Mushrae poradził sobie jednak jeszcze lepiej startując już tym razem bez trzykilogramowej ulgi wagi w Memoriale Jerzego Jednaszewskiego. Ponownie nie udało się do końca sprawdzić świetnie ocenianego przed sezonem (porównywanego z Va Bankiem) Sorento. Tym razem Marek Brezina podyktował na nim bardzo mocne tempo. Nie wiadomo jednak, jaki efekt mogła przynieść taka taktyka, bowiem Sorento na zakręcie mocno się potknął i stracił rytm. Brezina zdołał raz jeszcze objąć prowadzenie, ale ogier w końcówce opadł z sił. Tymczasem wyścig w dobrym stylu i czasie (2’16,5”) wygrał Mushrae, tym razem odjeżdżając Kolekcjonerowi o ponad 4 długości.

Jak się później okazało, Sorento podczas tego potknięcia sam uderzył jedną nogą od drugą. Powstał krwiak ścięgna, który został wyleczony po tygodniu. Już wcześniej koń ten został wycofany z Derby w Wiedniu i będzie o błękitna wstęgę walczy w Warszawie.

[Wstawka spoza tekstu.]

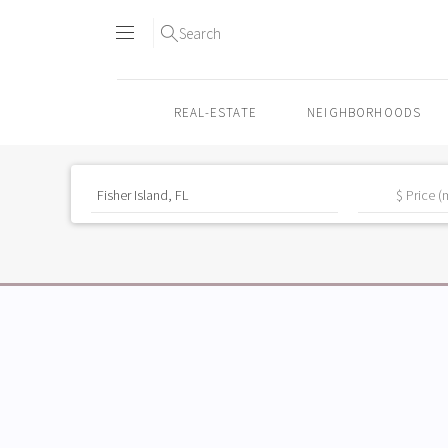
Search
REAL-ESTATE
NEIGHBORHOODS
Skip
to
content2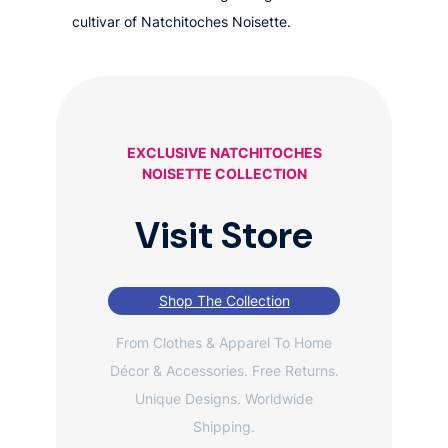
cultivar of Natchitoches Noisette.
EXCLUSIVE NATCHITOCHES
NOISETTE COLLECTION
Visit Store
Shop The Collection
From Clothes & Apparel To Home
Décor & Accessories. Free Returns.
Unique Designs. Worldwide
Shipping.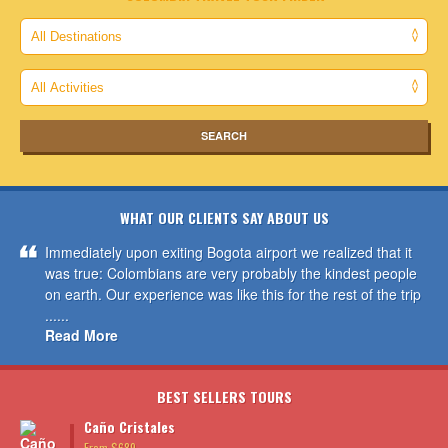
WHAT OUR CLIENTS SAY ABOUT US
Immediately upon exiting Bogota airport we realized that it
was true: Colombians are very probably the kindest people
on earth. Our experience was like this for the rest of the trip
......
Read More
BEST SELLERS TOURS
Caño Cristales
From $689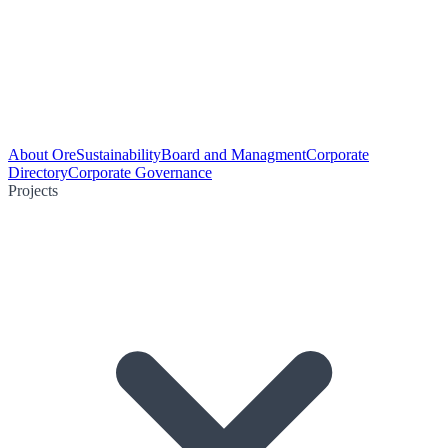
About Ore
Sustainability
Board and Managment
Corporate
Directory
Corporate Governance
Projects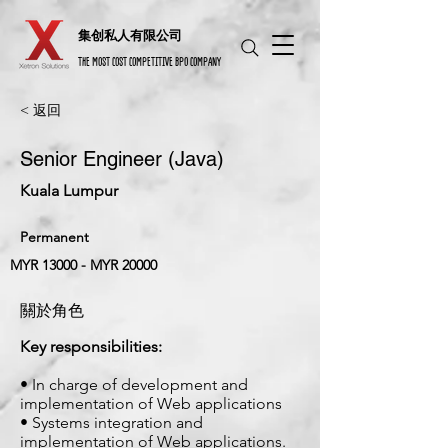
​集创私人有限公司
THE MOST COST COMPETITIVE BPO COMPANY
< 返回
Senior Engineer (Java)
Kuala Lumpur
Permanent
MYR 13000 - MYR 20000
關於角色
Key responsibilities:
• In charge of development and
implementation of Web applications
• Systems integration and
implementation of Web applications.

Ostatni etap bocznej ścieżki do rozgrywanego 5. lipca Derby, bieg o Nagrodę Aschabada, zostanie rozegrany 21. czerwca. Maciej Jodłowski zdecydował, że Mushrae będzie miał więcej odpoczynku przed Derby, a do gonitwy zgłosił rozpoczynającą sezon utalentowaną Tebirettę oraz Santę Clarę, które będą rywalizowały z piątką ogierów: Wiedzminem, Two To Tango, Kolekcjonerem, Dżosonem oraz Służewcem.